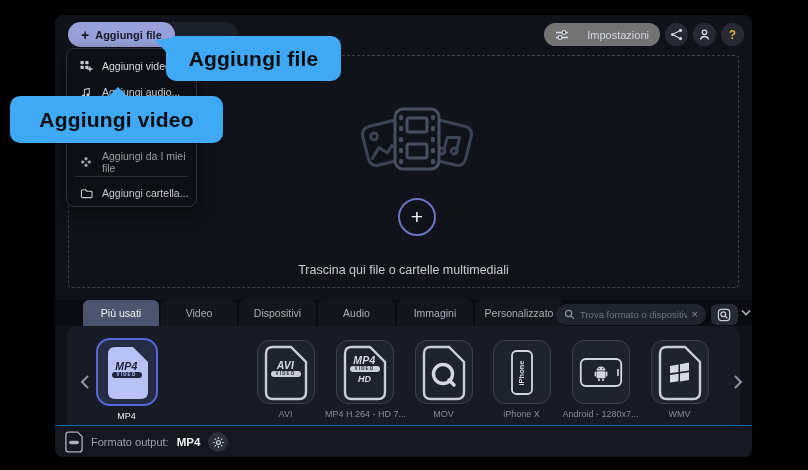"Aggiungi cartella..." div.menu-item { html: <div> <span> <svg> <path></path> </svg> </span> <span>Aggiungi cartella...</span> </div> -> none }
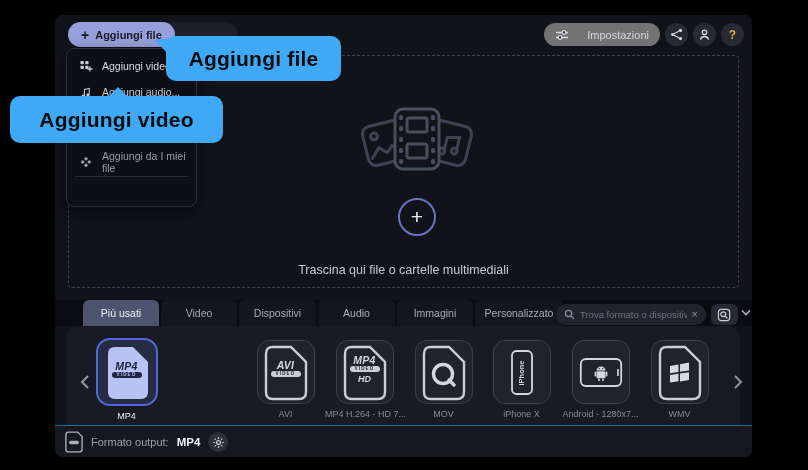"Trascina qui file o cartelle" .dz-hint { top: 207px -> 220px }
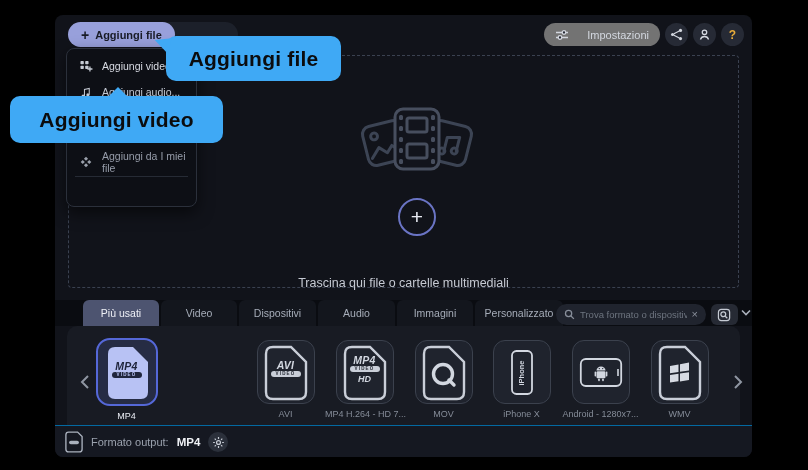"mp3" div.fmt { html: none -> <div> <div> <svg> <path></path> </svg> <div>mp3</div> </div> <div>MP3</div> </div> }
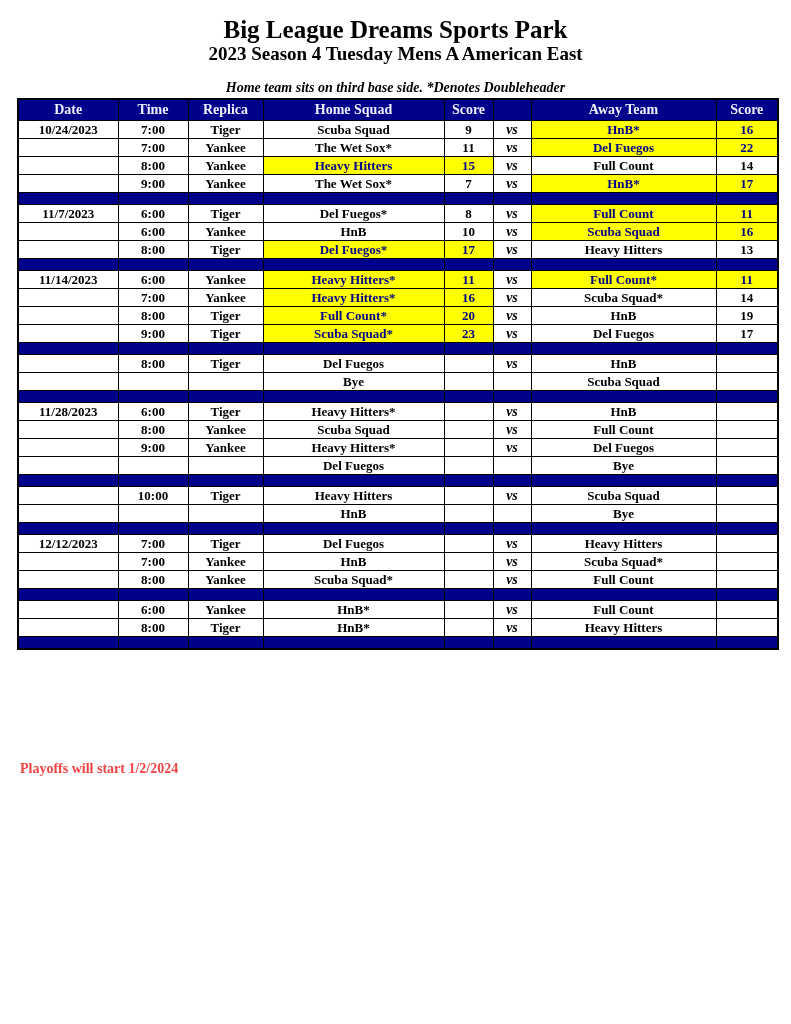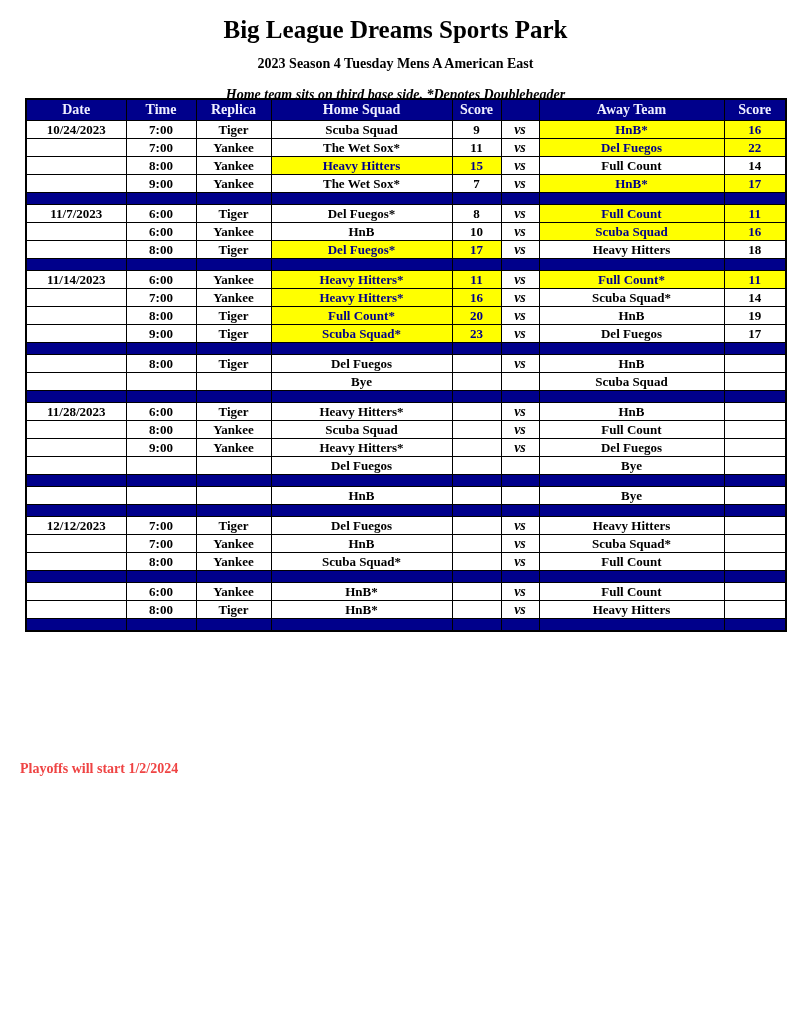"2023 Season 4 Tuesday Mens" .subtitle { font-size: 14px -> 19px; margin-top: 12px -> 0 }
^^^^
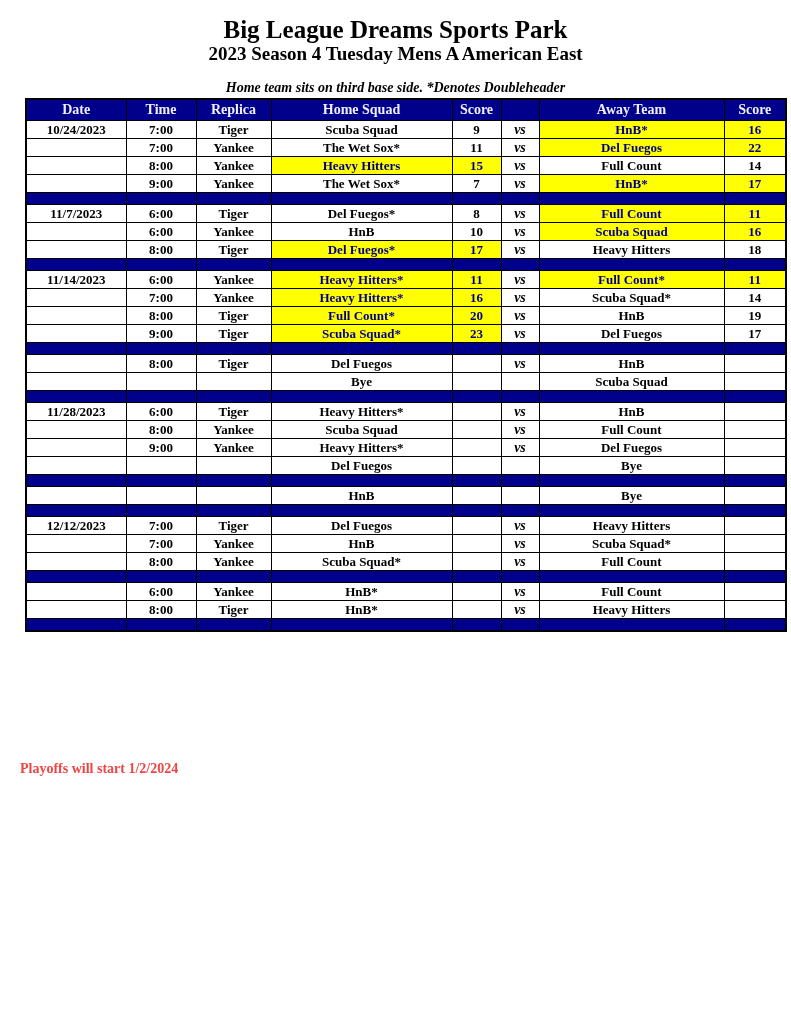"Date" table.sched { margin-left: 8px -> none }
^^^^
Problem:
Transcribe only the lines above that start at the line containing "html: <div> <span>" and end at the line containing "html: none ->". Omit pictures.

Solution to the exercise:
"Aggiungi cartella..." div.menu-item { html: <div> <span> <svg> <path></path> </svg> </span> <span>Aggiungi cartella...</span> </div> -> none }
"Trascina qui file o cartelle" .dz-hint { top: 207px -> 220px }
"mp3" div.fmt { html: none -> <div> <div> <svg> <path></path> </svg> <div>mp3</div> </div> <div>MP3</div> </div> }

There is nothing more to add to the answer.